Instructions to follow:
Carry on the article about the European Peace Facility and its support for Ukraine, starting after its final sentence.

═════ Excerpt

The economically powerful European Union has long been able to boast of a ‘soft power’. But with Russia’s invasion of Ukraine, the EU was also quickly able to find funds for arms, and just days after the start of the war. A taboo had been broken, High Representative Josep Borrell said in late February as EU foreign ministers agreed to provide €500 million for Member States to support Ukraine’s military. Out of the limelight, Rory Domm and a small group of dedicated EU officials had to make that happen. “The EPF was mobilised very quickly and we worked around the clock. The invasion started on the 24th (of February) and on the 28th, we had the EU Council agreeing that first tranche of support,” Domm says.

The precise wording of the EU treaties prohibits the European Union from using its seven-year budget to fund military or defence operations, but it was long felt that EU foreign policy needed a tool to support partners on military and defence issues. Two years before Russia’s invasion, Domm had been negotiating the establishment of the off-budget EPF. “This was a missing tool in the EU’s toolbox. Perhaps the most illustrative example is when we were able to provide training to third country partners, but we weren’t able to supplement the training with the necessary equipment.”

The EPF’s goal was broadly defined: to deliver military aid to partner countries and finance the deployment of EU military missions abroad. “The EPF has a global mandate,” Domm says.

Expression of unity

The EPF plays a role in a number of key geographical areas, notably Africa where €600 million has been allocated to finance African Union Peace Support Operations between 2022 and 2024, and Mozambique, with an EU Training Mission working with partner military forces using equipment financed by the EPF. However, it is in Ukraine where is contribution is being felt most. With its ceiling set at €5.69 billion for the period 2021-2027, the EPF – following approval by Member States – has already set aside €3 billion for Ukraine, and in less than a year.

The impact of such a level of EU support is multifaceted, Domm says. “It’s an expression of EU unity in response to Russia’s full-scale and illegal invasion of Ukraine. It’s also a sign of solidarity between Member States,” he asserts. It is, of course, a way to give concrete support to Ukraine militarily. “But it does that by incentivising the Member States to provide more support than they might otherwise have done.”

Would Baltic countries still have given a third of their defence budget to Ukraine if the EPF had not existed? Domm, an EU diplomat whose previous posting included Washington and North Macedonia, believes it gives countries the reassurance that they can restock the equipment they have supplied to Ukraine. “That’s the case we made. And we also had positive feedback from Member S t ates t hat t his is an instrument that’s worth supporting.”

So how does it work in practice? Essentially, Member States hand in their receipts on a periodic basis to the EU Military Staff. “The main criterion for support are the needs of the Ukrainian Armed Forces,” he says. The levels of reimbursements are calculated by consensus. “The reimbursements made are very sizeable, up to €3 billion. So that’s a sizeable contribution to the efforts the Member States have made.” Reimbursements for support provided have already begun.

Future funding?

With such a large chunk of the EPF financing already pledged to Ukraine, and the EPF’s high-profile successes, it inevitably leads to questions about whether the Facility’s budget should be increased. Domm says that is a discussion for Member States, but he believes it is one that has its merits. “It’s about credibility, and matching resources to the level of political ambition.”

══════════
═════ Material shown

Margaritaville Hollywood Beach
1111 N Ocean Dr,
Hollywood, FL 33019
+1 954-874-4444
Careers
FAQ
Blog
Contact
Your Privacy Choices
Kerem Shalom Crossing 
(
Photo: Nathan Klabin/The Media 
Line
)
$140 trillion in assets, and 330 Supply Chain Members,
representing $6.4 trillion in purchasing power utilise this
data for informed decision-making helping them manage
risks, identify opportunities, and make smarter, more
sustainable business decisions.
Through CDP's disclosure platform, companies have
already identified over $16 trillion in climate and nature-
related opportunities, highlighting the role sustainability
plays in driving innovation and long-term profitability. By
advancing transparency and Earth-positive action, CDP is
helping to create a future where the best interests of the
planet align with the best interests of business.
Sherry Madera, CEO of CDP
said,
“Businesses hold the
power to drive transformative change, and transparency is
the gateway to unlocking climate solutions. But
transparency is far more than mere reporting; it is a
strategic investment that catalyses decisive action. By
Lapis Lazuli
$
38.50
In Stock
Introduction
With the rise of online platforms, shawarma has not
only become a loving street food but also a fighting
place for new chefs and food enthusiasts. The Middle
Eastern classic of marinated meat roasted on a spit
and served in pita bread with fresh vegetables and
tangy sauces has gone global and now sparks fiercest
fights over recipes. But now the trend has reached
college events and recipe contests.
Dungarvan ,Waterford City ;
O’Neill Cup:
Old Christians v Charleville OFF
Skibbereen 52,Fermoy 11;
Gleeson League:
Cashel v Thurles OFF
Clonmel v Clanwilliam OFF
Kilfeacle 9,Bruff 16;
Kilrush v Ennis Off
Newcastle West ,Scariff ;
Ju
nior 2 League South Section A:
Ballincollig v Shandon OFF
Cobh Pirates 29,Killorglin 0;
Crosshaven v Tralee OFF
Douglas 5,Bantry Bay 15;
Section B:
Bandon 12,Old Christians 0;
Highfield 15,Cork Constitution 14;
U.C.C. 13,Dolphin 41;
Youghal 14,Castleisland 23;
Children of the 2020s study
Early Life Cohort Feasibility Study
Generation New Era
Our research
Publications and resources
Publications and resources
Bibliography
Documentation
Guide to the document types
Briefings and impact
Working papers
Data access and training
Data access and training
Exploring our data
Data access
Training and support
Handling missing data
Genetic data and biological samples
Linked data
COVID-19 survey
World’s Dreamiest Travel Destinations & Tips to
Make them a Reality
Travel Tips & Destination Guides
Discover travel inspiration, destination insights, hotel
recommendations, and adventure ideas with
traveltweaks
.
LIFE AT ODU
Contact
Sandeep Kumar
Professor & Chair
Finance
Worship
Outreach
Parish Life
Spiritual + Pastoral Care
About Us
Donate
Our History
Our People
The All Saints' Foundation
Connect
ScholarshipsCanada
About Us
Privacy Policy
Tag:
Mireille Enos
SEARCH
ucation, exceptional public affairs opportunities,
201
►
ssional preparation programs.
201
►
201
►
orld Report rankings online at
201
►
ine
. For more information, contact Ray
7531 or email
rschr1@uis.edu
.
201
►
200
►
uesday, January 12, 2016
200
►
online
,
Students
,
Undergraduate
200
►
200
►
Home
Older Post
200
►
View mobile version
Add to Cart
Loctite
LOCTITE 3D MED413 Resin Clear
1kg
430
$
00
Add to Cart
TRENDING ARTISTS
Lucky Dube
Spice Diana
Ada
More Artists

══════════

Result for this exercise:
He also says any future financing needs to consider how so much has changed in supporting Ukraine in such a short time. “In the beginning, this was about the reimbursement of stocks, because it was about taking stocks off the shelf to support Ukraine’s right to self-defence,” Domm says. “Now we see that the conflict is potentially going to be drawn out, and that the defence industrial base needs to be mobilised. And so, we have tried, through the EPF, to enhance the possibilities to allow for Member States to deliver equipment through procurement.”

The same is true of maintenance and repair, he says, so that if an EU country gives equipment to Ukraine that later requires maintenance, then the costs of that might also be eligible for reimbursement. That could mean that for Ukraine it is also less burdensome to take on so many different types of Western equipment and at short notice. “The support to Ukraine under the EPF is evolving,” he asserts.

Even as the EPF is set to move further into procurement support, Domm is eager to underline that the Facility’s goal is to support the EU’s external policy of the EU as part of the EU’s integrated approach to external conflict and crisis, the Common Foreign and Security Policy (CFSP), and in line with the EU’s strong commitments to international humanitarian law and international human rights law.

“It should be a complimentary debate about the additional support that can be given to the defence industrial base,” he adds. Even if the Facility is a CFSP instrument, “we should be alive to the read-across to defence industrial policy. In due course, there can be positive spillover effects.”

EPF at a glance

> The EPF is an off-budget instrument to help prevent conflicts, build peace and strengthen international security. It helps the financing of the Common Foreign and Security Policy (CFSP) where it has military or defence implications.

> The EPF has a financial ceiling of €5.692 billion for 2021-2027. Contributions are determined on a Gross National Income (GNI) distribution key.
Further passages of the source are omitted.